Two electrons each are fixed at a distance 2d. A third charge proton placed at the midpoint is displaced slightly by a distance $$x (x \ll d)$$ perpendicular to the line joining the two fixed charges. Proton will execute simple harmonic motion having angular frequency:
($$m$$ = mass of charged particle)

Two electrons are fixed at positions $$(-d, 0)$$ and $$(d, 0)$$. A proton is placed at the midpoint (origin) and displaced slightly by a distance $$x$$ perpendicular to the line joining the electrons, where $$x \ll d$$.

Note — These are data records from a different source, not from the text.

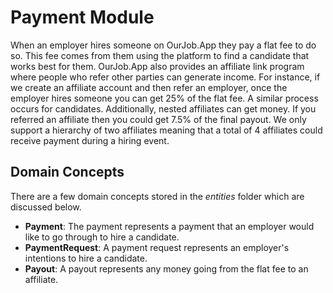 # Payment Module
When an employer hires someone on OurJob.App they pay a flat fee to do so. This fee comes from them
using the platform to find a candidate that works best for them. OurJob.App also provides an
affiliate link program where people who refer other parties can generate income. For instance, if we 
create an affiliate account and then refer an employer, once the employer hires someone you can get 
25% of the flat fee. A similar process occurs for candidates. Additionally, nested affiliates can 
get money. If you referred an affiliate then you could get 7.5% of the final payout.
We only support a hierarchy of two affiliates meaning that a total of 4 affiliates could receive 
payment during a hiring event. 

## Domain Concepts
There are a few domain concepts stored in the _entities_ folder which are discussed below.
- **Payment**: The payment represents a payment that an employer would like to go through to hire a
candidate.
- **PaymentRequest**: A payment request represents an employer's intentions to hire a candidate. 
- **Payout**: A payout represents any money going from the flat fee to an affiliate.
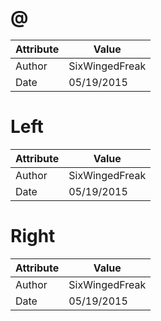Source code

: # @
| Attribute | Value |
| ---  | ---     |
| Author | SixWingedFreak |
| Date | 05/19/2015 |
# Left
| Attribute | Value |
| ---  | ---     |
| Author | SixWingedFreak |
| Date | 05/19/2015 |
# Right
| Attribute | Value |
| ---  | ---     |
| Author | SixWingedFreak |
| Date | 05/19/2015 |
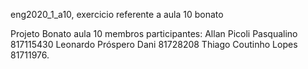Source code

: eng2020_1_a10, exercicio referente a aula 10 bonato

Projeto Bonato aula 10 membros participantes: Allan Picoli Pasqualino 817115430 Leonardo Próspero Dani 81728208 Thiago Coutinho Lopes 81711976.
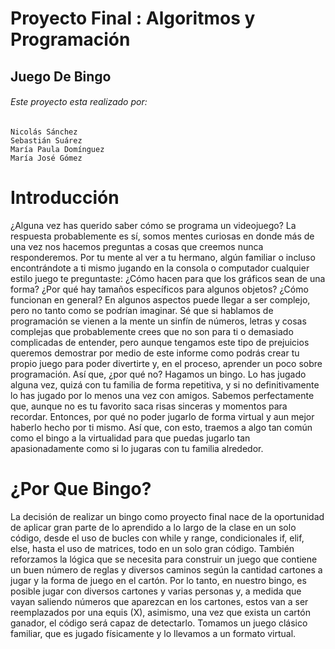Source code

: # Proyecto Final : Algoritmos y Programación

## Juego De Bingo
###### Este proyecto esta realizado por: 
    Nicolás Sánchez
    Sebastián Suárez
    María Paula Domínguez
    María José Gómez 
 
# Introducción
¿Alguna vez has querido saber cómo se programa un videojuego? 
La respuesta probablemente es sí, somos mentes curiosas en donde más de una vez nos hacemos preguntas a cosas que creemos nunca responderemos. Por tu mente al ver a tu hermano, algún familiar o incluso encontrándote a ti mismo jugando en la consola o computador cualquier estilo juego te preguntaste: ¿Cómo hacen para que los gráficos sean de una forma? ¿Por qué hay tamaños específicos para algunos objetos?  ¿Cómo funcionan en general? 
En algunos aspectos puede llegar a ser complejo, pero no tanto como se podrían imaginar. Sé que si hablamos de programación se vienen a la mente un sinfín de números, letras y cosas complejas que probablemente crees que no son para ti o demasiado complicadas de entender, pero aunque tengamos este tipo de prejuicios queremos demostrar por medio de este informe como podrás crear tu propio juego para poder divertirte y, en el proceso, aprender un poco sobre programación.
 Así que, ¿por qué no? Hagamos un bingo. Lo has jugado alguna vez, quizá con tu familia de forma repetitiva, y si no definitivamente lo has jugado por lo menos una vez con amigos. Sabemos perfectamente que, aunque no es tu favorito saca risas sinceras y momentos para recordar. Entonces, por qué no poder jugarlo de forma virtual y aun mejor haberlo hecho por ti mismo. Así que, con esto, traemos a algo tan común como el bingo a la virtualidad para que puedas jugarlo tan apasionadamente como si lo jugaras con tu familia alrededor.
 
# ¿Por Que Bingo?
  La decisión de realizar un bingo como proyecto final nace de la oportunidad de aplicar gran parte de lo aprendido a lo largo de la clase en un solo código, desde el uso de bucles con while y range, condicionales if, elif, else, hasta el uso de matrices, todo en un solo gran código. También reforzamos la lógica que se necesita para construir un juego que contiene un buen número de reglas y diversos caminos según la cantidad cartones a jugar y la forma de juego en el cartón. 
Por lo tanto, en nuestro bingo, es posible jugar con diversos cartones y varias personas y, a medida que vayan saliendo números que aparezcan en los cartones, estos van a ser reemplazados por una equis (X), asimismo, una vez que exista un cartón ganador, el código será capaz de detectarlo. Tomamos un juego clásico familiar, que es jugado físicamente y lo llevamos a un formato virtual.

The distance from the displaced proton to each electron is $$r = \sqrt{d^2 + x^2}$$. The attractive Coulomb force on the proton due to each electron has magnitude $$F = \frac{1}{4\pi\varepsilon_0}\frac{q^2}{d^2 + x^2}$$, where $$q$$ is the elementary charge.

By symmetry, the components of force along the line joining the electrons cancel out. The net restoring force is along the perpendicular direction. The perpendicular component from each electron is $$F\sin\theta = F\frac{x}{\sqrt{d^2 + x^2}}$$. The total restoring force is $$F_{\text{net}} = 2 \times \frac{1}{4\pi\varepsilon_0}\frac{q^2}{(d^2 + x^2)} \times \frac{x}{\sqrt{d^2 + x^2}} = \frac{q^2 x}{2\pi\varepsilon_0(d^2 + x^2)^{3/2}}$$.

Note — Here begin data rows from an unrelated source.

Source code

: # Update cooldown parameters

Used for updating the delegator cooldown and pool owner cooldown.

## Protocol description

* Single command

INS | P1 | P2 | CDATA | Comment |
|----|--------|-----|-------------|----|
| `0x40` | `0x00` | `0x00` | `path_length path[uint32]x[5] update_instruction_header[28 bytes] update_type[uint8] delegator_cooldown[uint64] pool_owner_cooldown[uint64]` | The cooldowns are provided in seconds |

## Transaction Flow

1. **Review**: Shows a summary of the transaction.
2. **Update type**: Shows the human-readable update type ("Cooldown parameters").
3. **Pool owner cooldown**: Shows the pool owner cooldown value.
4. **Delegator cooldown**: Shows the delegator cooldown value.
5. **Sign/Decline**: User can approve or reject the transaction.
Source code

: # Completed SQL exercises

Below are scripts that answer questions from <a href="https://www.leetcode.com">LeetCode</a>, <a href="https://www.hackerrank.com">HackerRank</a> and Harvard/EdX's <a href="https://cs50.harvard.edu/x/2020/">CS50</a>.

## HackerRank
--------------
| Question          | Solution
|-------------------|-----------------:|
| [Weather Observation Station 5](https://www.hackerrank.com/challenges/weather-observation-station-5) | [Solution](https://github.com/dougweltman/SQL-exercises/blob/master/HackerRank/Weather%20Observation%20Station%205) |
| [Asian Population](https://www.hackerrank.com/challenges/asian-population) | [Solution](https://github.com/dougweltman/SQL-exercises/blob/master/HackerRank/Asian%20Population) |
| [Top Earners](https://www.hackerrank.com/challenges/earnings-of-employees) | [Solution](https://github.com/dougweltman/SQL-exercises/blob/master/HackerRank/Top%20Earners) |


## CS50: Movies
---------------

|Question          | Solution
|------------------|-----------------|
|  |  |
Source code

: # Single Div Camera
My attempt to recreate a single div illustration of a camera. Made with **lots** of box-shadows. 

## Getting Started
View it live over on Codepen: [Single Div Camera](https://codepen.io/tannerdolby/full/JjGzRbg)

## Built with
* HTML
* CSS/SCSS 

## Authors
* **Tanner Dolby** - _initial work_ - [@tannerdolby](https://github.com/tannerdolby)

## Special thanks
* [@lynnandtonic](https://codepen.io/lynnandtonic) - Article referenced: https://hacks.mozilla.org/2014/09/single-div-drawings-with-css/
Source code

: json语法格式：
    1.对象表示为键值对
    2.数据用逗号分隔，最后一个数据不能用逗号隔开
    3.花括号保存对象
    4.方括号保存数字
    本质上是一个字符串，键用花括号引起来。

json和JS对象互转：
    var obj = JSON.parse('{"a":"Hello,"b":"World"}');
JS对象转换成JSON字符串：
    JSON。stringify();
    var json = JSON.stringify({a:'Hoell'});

Since $$x \ll d$$, we approximate $$(d^2 + x^2)^{3/2} \approx d^3$$. Therefore, $$F_{\text{net}} \approx \frac{q^2}{2\pi\varepsilon_0 d^3}x$$.

This is a restoring force proportional to $$x$$, confirming SHM. Comparing with $$F = m\omega^2 x$$, we get $$\omega^2 = \frac{q^2}{2\pi\varepsilon_0 m d^3}$$.

Therefore, the angular frequency is $$\omega = \left(\frac{q^2}{2\pi\varepsilon_0 m d^3}\right)^{\frac{1}{2}}$$.

The correct answer is $$\left(\frac{q^2}{2\pi\varepsilon_0 md^3}\right)^{\frac{1}{2}}$$.